If it does not start up I would call DTV and let them try to help you. If it does not start to working they can implement the necessary steps to replace it for you.


----------



## P Smith (Jul 25, 2002)

don't worry; the process will continue up to that time when announced FW will be available for download, now it will reboot itself or you could press RBR to skip it


----------



## Guindalf (Nov 19, 2005)

It's starting back up with a reset, that's not the problem. I'm able to watch it for the whole evening without problem, but some time during the night (as evidenced by it being in this unusable state in the morning or until it's reset again.

I'm home now and it's just sitting at 0%. Going to try to force an update and see what happens.


----------



## Drucifer (Feb 12, 2009)

Guindalf said:


> [SNIP]
> 
> I'm home now and it's just sitting at 0%. *Going to try to force an update* and see what happens.

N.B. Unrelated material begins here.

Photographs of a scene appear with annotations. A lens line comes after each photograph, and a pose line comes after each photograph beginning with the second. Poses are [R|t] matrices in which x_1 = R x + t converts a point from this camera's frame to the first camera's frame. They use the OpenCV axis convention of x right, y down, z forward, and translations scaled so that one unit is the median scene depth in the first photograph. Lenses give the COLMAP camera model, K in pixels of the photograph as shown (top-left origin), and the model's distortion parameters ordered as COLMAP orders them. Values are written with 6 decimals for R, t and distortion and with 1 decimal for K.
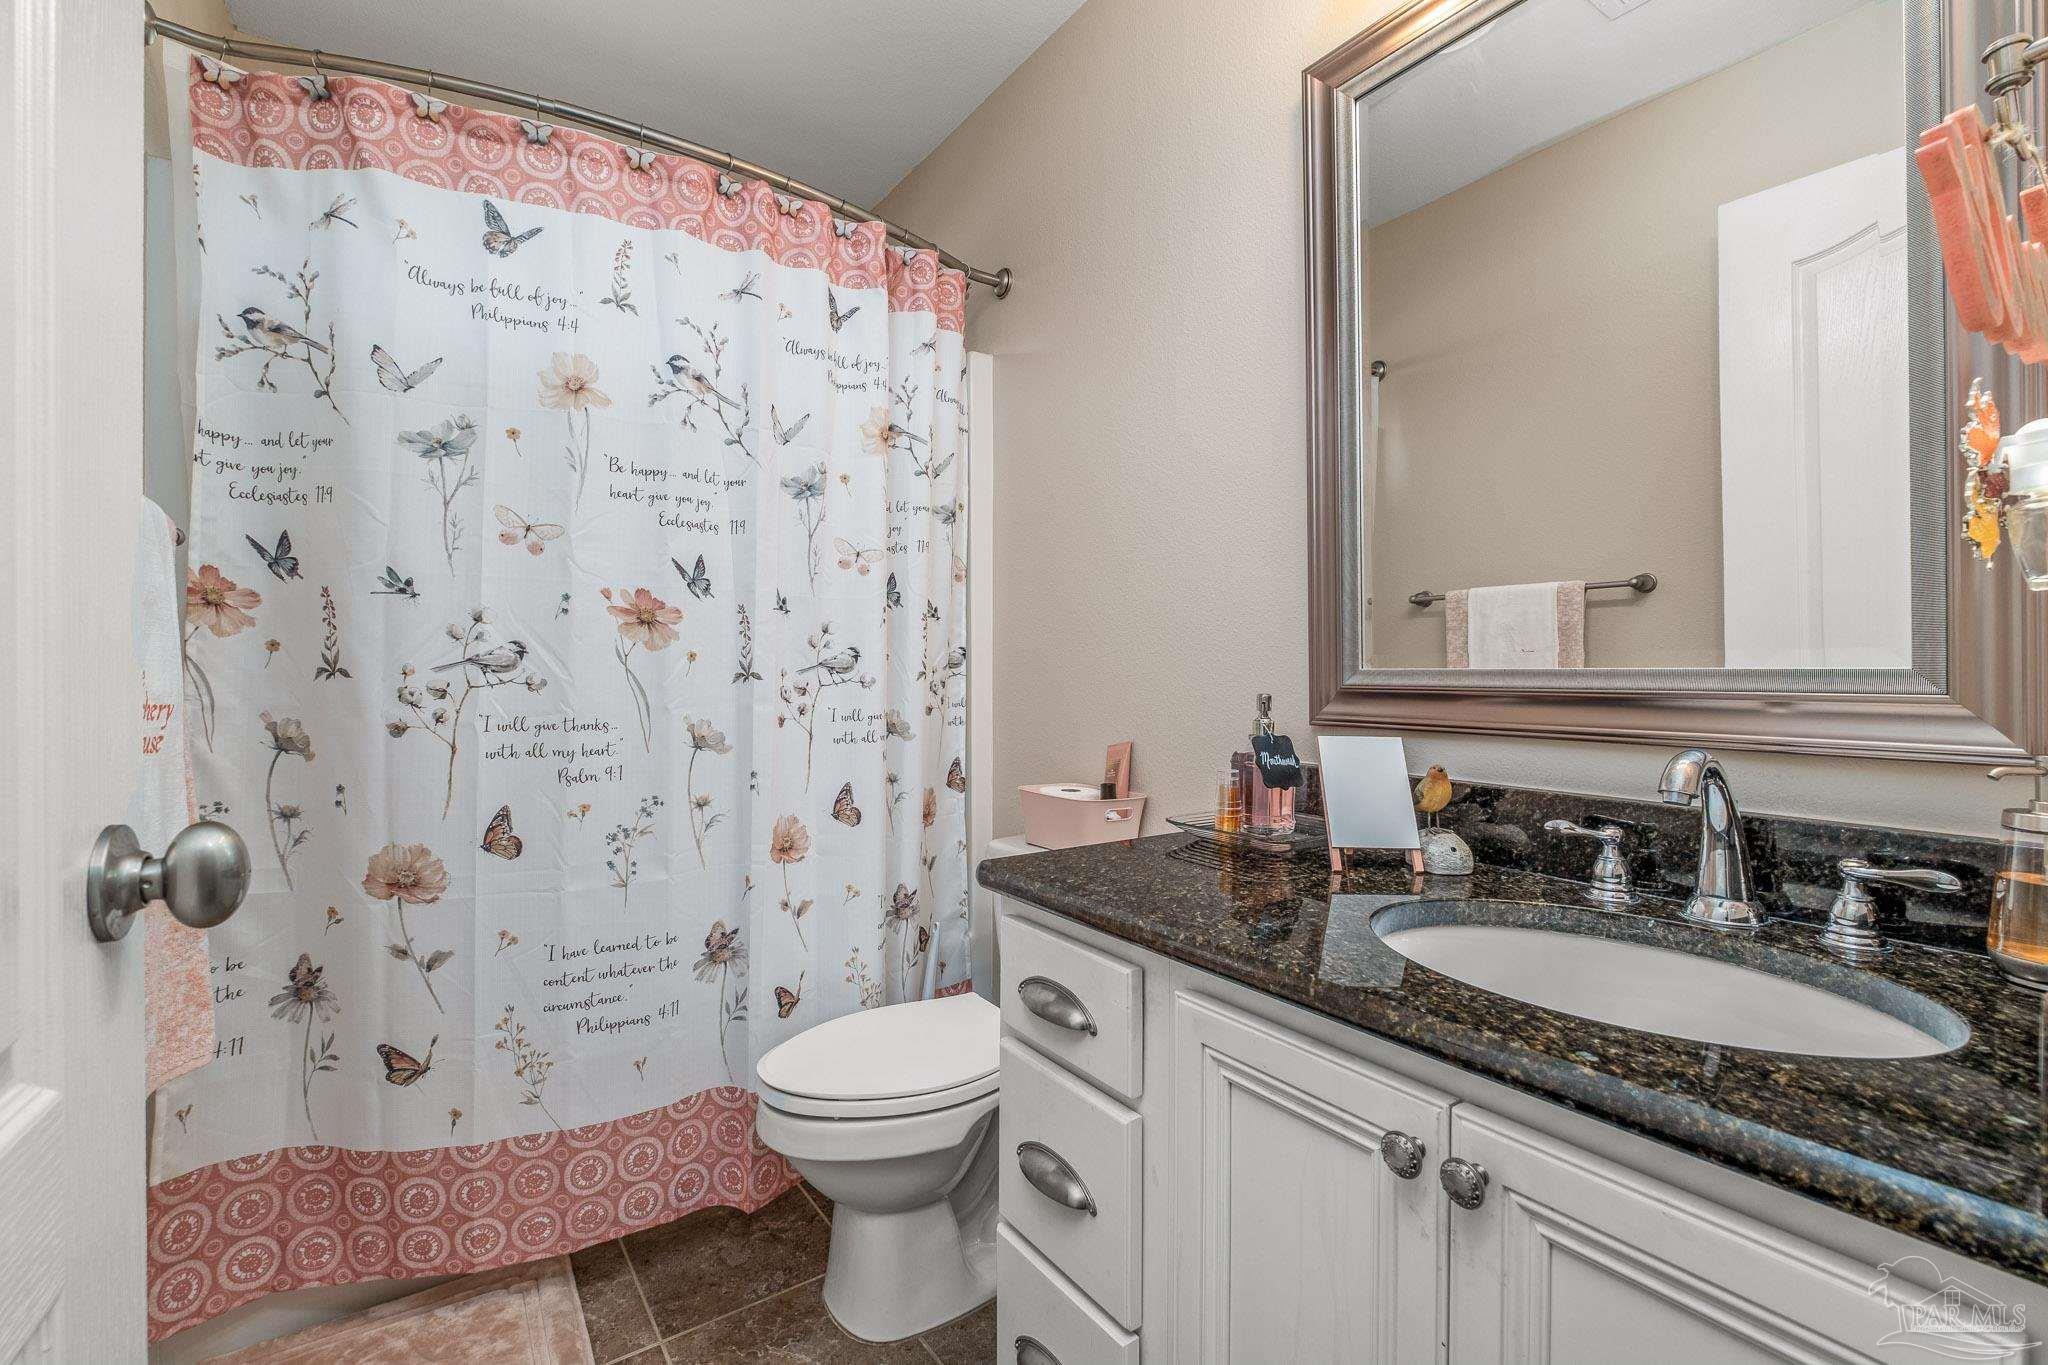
lens RADIAL K [[906.7, 0, 1021.5], [0, 906.7, 666.2], [0, 0, 1]] dist [-0.003435, -0.001115]
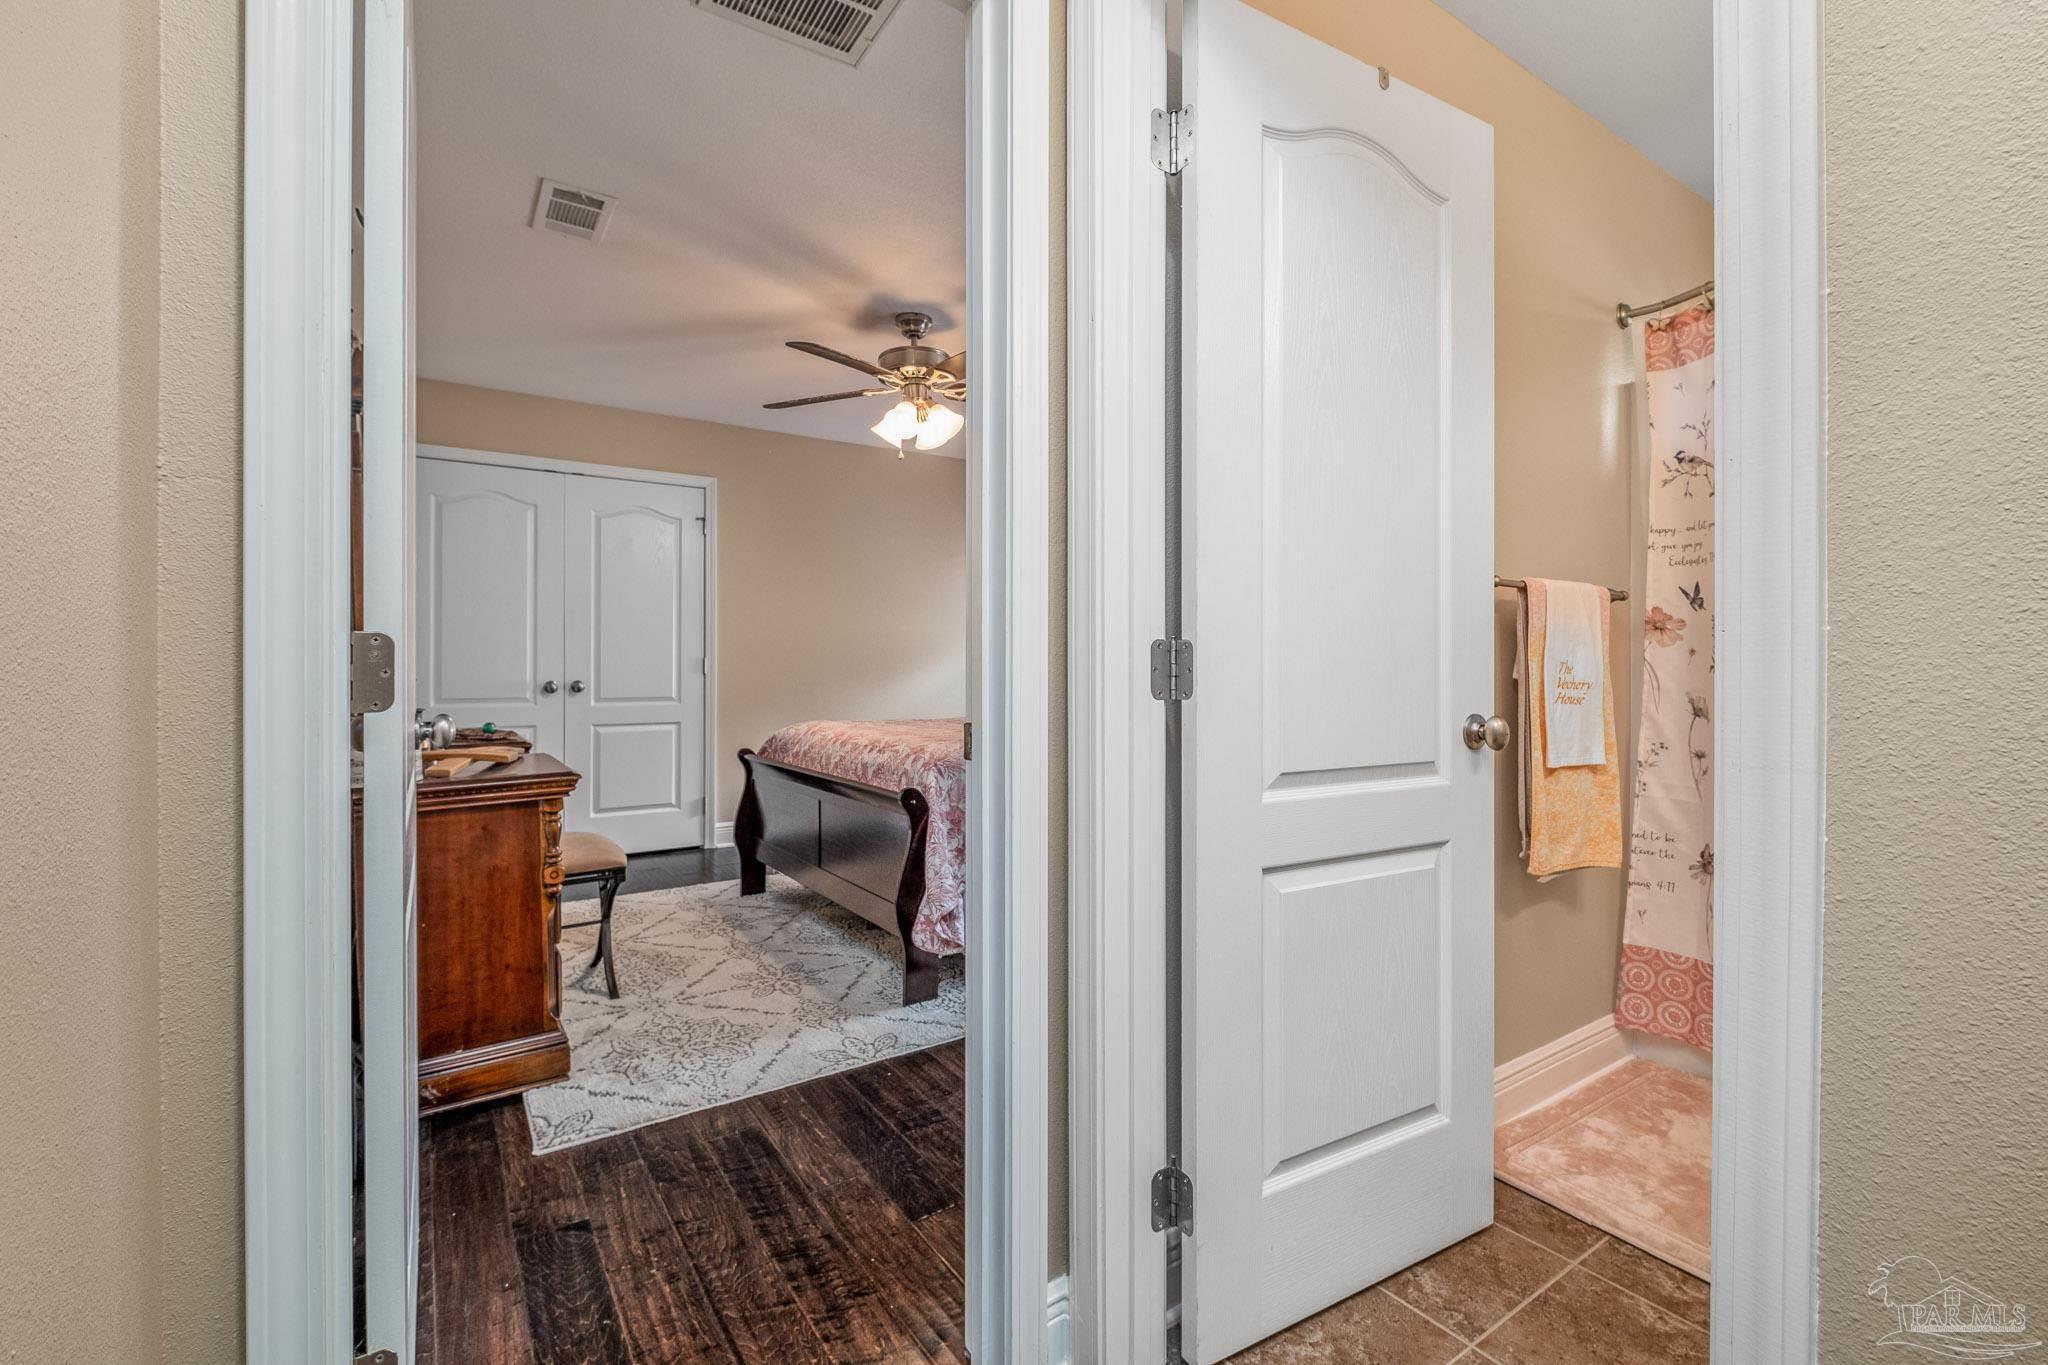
lens RADIAL K [[906.7, 0, 1026.7], [0, 906.7, 672.6], [0, 0, 1]] dist [-0.003435, -0.001115]
pose [[0.004318, 0.004545, -0.999980, 0.956373], [0.001956, 0.999988, 0.004553, 0.005780], [0.999989, -0.001975, 0.004309, -0.257168]]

Well look at the Firmware Watcher for the HR34-700 to see what is the stream before you do 0-2-4-6-8.


----------



## Guindalf (Nov 19, 2005)

Well, it looks like it was having problems connecting to the internet (hence the 0%, duh)!

I went to the menu and remade the connection to the router (Windstream's own, very temperamental). For the longest time, it didn't want to accept the passcode, although it was correct and all my other devices are connected. It's a real pain having to type it over and over again using the remote!

Anyway, the software updated overnight and it seems to be working now.


----------



## CCarncross (Jul 19, 2005)

Just so you know that the D* receivers don't get their updates from the internet, it downloads from the satellite.


----------



## Guindalf (Nov 19, 2005)

Well that's exactly what I thought, but having a working internet connection was the difference between it downloading and sticking!


----------



## jimmie57 (Jun 26, 2010)

Most likely a coincidence. I have 3 receivers and none of them connect to the internet.
I have the SWM system but not the whole home DVR setup.

Software comes from the satellite.


----------